Rileggetela perché è davvero divertente.  Se quella era inverosimile, questa lo è anche di più. Rileggiamo quello che dicono i giornali (tutti i giornali: Corriere della Sera, Repubblica, Il Messaggero e persino il Corriere del Ticino, dicono tutti la stessa cosa), ma lentamente e con qualche considerazione sulla verosimiglianza della storia.

Dunque, due signori, non si sa come vestiti ma ipotizzo agghindati di tutto punto, si presentano al varco Sant’Anna per entrare in Vaticano. Portano con sé una valigetta 24 ore e appaiono un po’ nervosi e agitati. I gendarmi si insospettiscono e gli chiedono dove devono andare. I due dicono candidamente (?!?!?) che hanno appuntamento allo Ior con due Cardinali.
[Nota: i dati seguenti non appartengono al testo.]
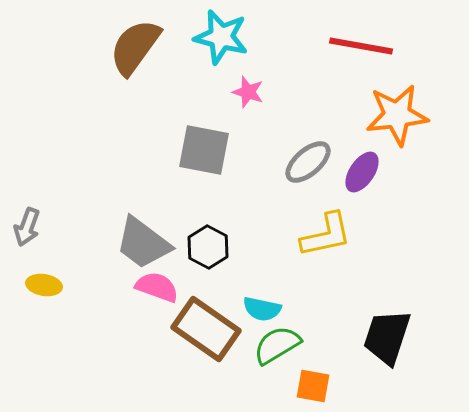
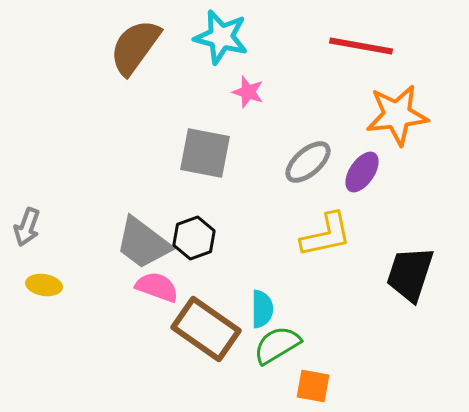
gray square: moved 1 px right, 3 px down
black hexagon: moved 14 px left, 9 px up; rotated 12 degrees clockwise
cyan semicircle: rotated 102 degrees counterclockwise
black trapezoid: moved 23 px right, 63 px up
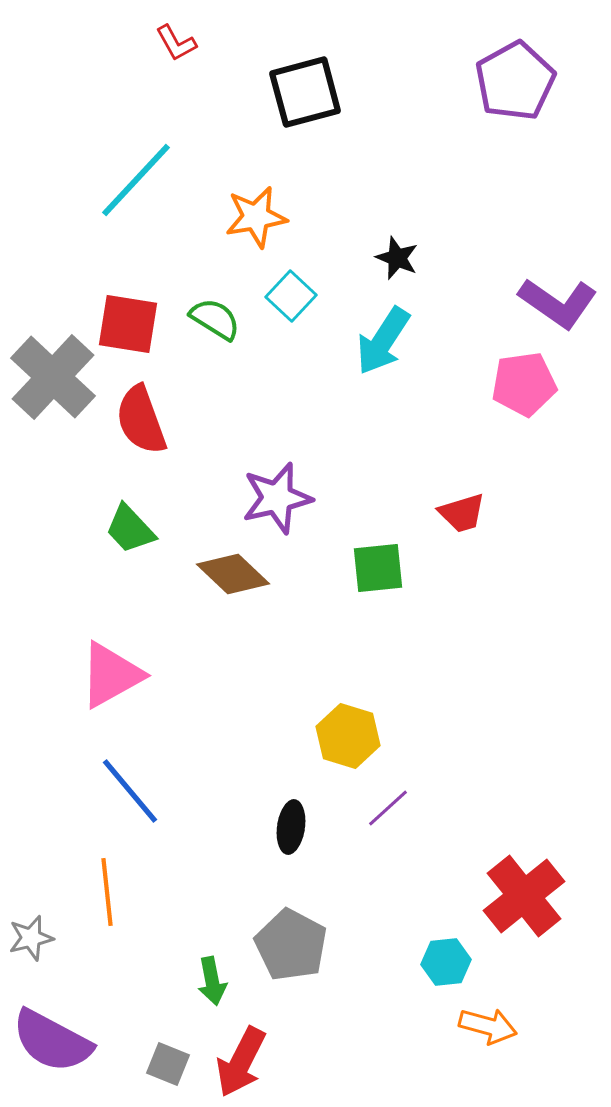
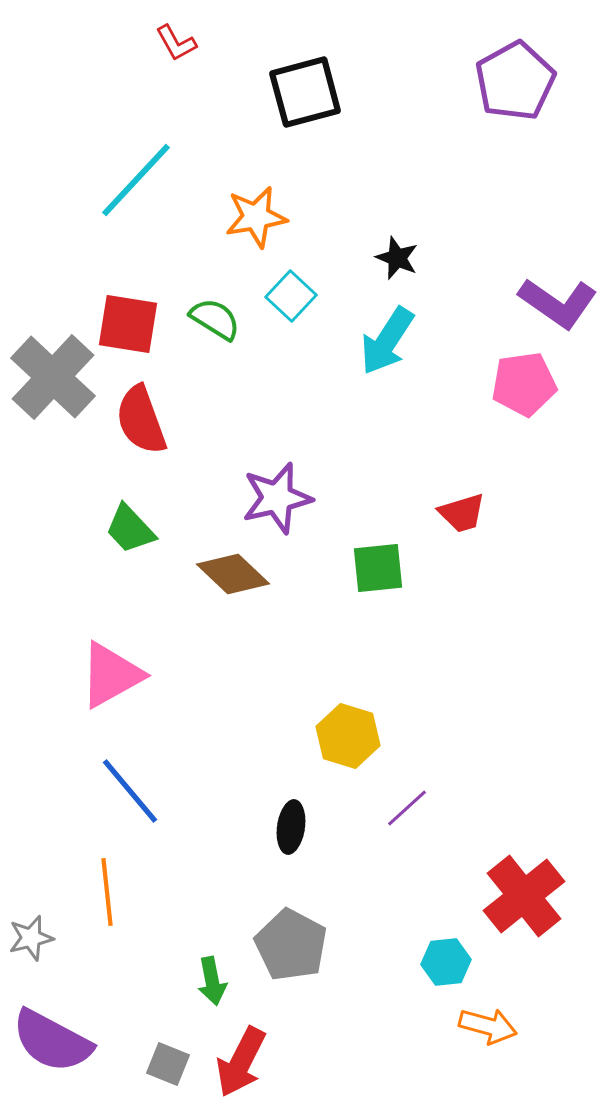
cyan arrow: moved 4 px right
purple line: moved 19 px right
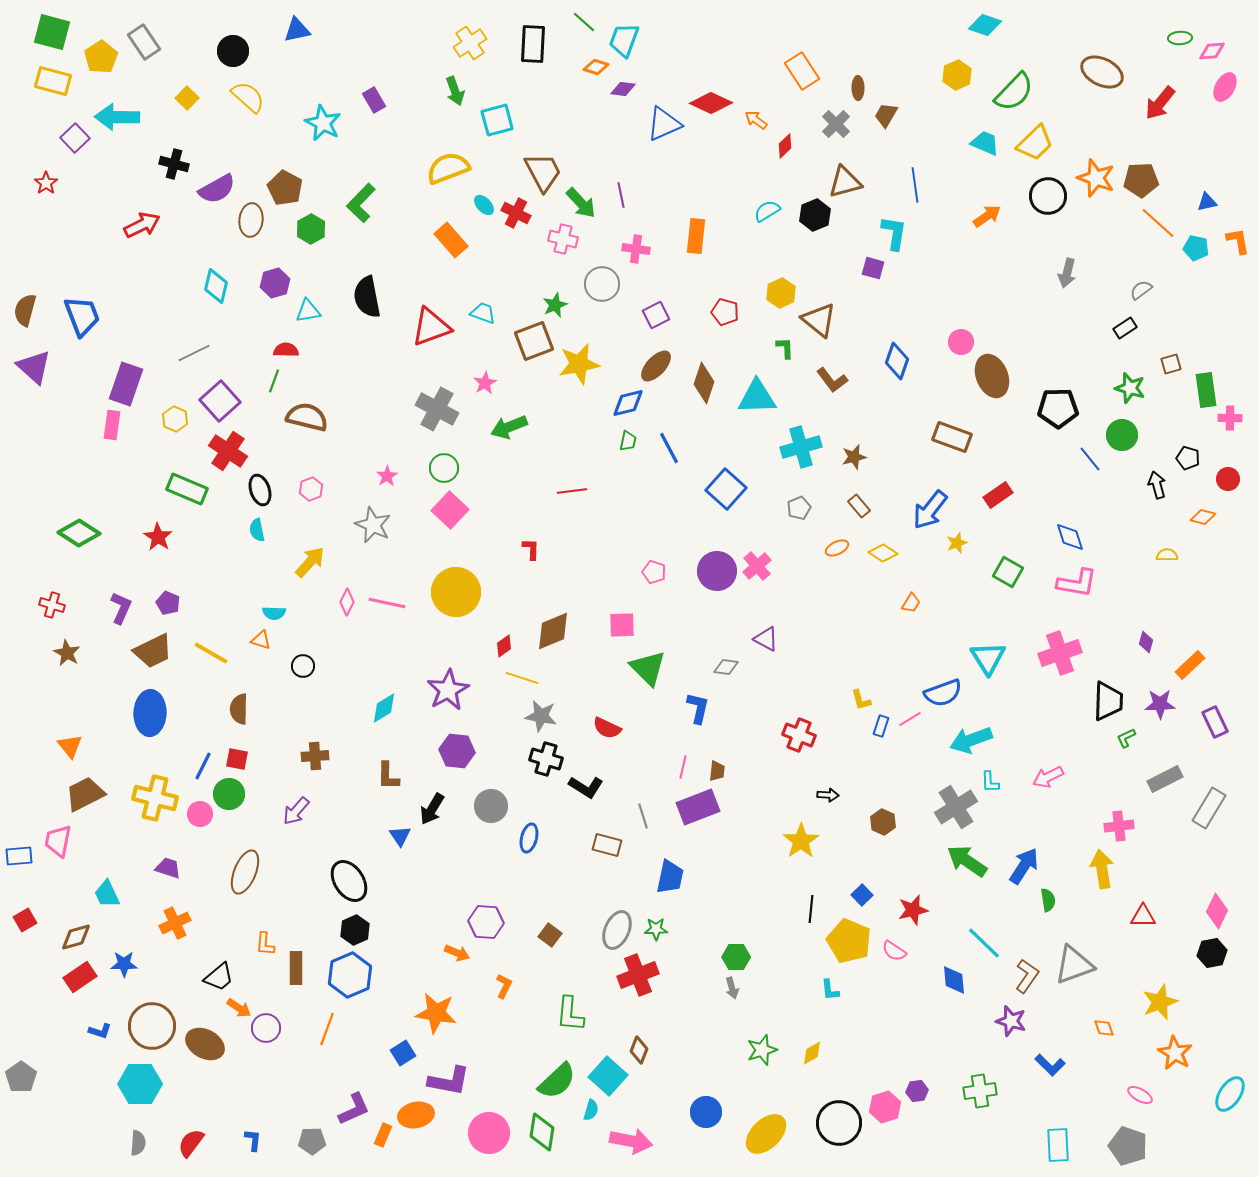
Un rapido riscontro e la cosa viene smentita. I gendarmi chiedono di aprire la valigetta e a quel punto saltano fuori titoli al portatore per alcune migliaia di miliardi di dollari. Rileggiamo: Titoli al portatore (?!?) per alcune migliaia di miliardi (migliaia di miliardi?!?!?) di dollari (Oddio i giapponesi!), di Euro (di Euro?!?!?) ed altre non specificate valute. I titoli vengono immediatamente qualificati come falsi, i gendarmi chiamano la Guardia di Finanza che accorre e sequestra il tutto e li denuncia per tentata truffa (?!?!?) ai danni dello Ior. Nell’articolo si dice, infatti, che i due volevano depositare questi titoli presso lo Ior e ottenere una linea di credito (per migliaia di miliardi?!?! Ma stiamo scherzando, vero?) con cui operare in modo spregiudicato (LOL) sui mercati internazionali.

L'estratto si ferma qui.